TASK BRIEF.
Continue the Treasure Coast fishing report from its last sentence.

───── GIVEN TEXT ─────

# treasure coast, FPI-south vero



## HighSide25 (May 15, 2007)

went out snday with justin(out-cast) and my buddy bryan. We put in at the black pearl boat ramp and I had plans on buying 20 baits and fishing the inlet for tarpon and snook. the dang bait guy wasnt there (pissed me and a lot of people off) so we just threw arti's against the rocks for 1/2 hour or so. i didnt get jack, but with conditions permitting, Out-cast got a nice size fish that was fought for 15-20 minutes on a artificial




























we fished a little more and he got broken off by something huge, i still had yet to get a strike. we pick up and make the 20 minute run north and i land a 26.5" skinny red that followed a electric chicken gulp shrimp. dinner










then bryan caught a little 13" flounder that was delicious deep fried.

───── LISTED RECORDS ─────

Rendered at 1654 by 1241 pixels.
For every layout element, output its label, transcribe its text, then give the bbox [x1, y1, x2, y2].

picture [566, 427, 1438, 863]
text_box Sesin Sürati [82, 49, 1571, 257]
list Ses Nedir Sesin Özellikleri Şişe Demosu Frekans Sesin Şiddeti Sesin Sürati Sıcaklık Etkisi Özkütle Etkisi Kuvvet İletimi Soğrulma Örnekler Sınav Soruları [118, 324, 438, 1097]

─────

WRITTEN RESPONSE.
good day on the water. bryan and i ended the day soaking in the cove with some beer fishermen/women.


----------



## MATT (Apr 30, 2007)

please post pic's from the Cove...


----------



## HighSide25 (May 15, 2007)

i did just for you matt


----------



## Un-shore (Sep 27, 2007)

OH NO YOU DIDN'T! [smiley=puke.gif] Please don't do that ever again! [smiley=badidea.gif] [smiley=spank.gif]


----------



## out-cast (Jan 27, 2009)

If it wasn't for Kyle I probably wouldn't have fished the inlet. My first permit couldn't have happened at a better moment!! Oh, and a special thanks to Tarponfever


----------



## cutrunner (Jun 8, 2010)

that sure is a pretty native skiff.. when r we going fishing guys? :


----------



## dacuban1 (Sep 9, 2008)

Nice fish bro! Those guys arent easy to find, and even harder to catch. Congrats!


----------



## MATT (Apr 30, 2007)

!! Oh, and a special thanks to Tarponfever 


LOL, You are a sick man.......


----------



## HaMm3r (Dec 11, 2006)

Congrats on the first and good job all around , except with the "women" pictures .


----------



## mark_gardner (Mar 18, 2009)

> i did just for you matt


lol... thats some funny stuff right there ;D


----------



## MATT (Apr 30, 2007)

just makes me think why would he have that pic on his computer???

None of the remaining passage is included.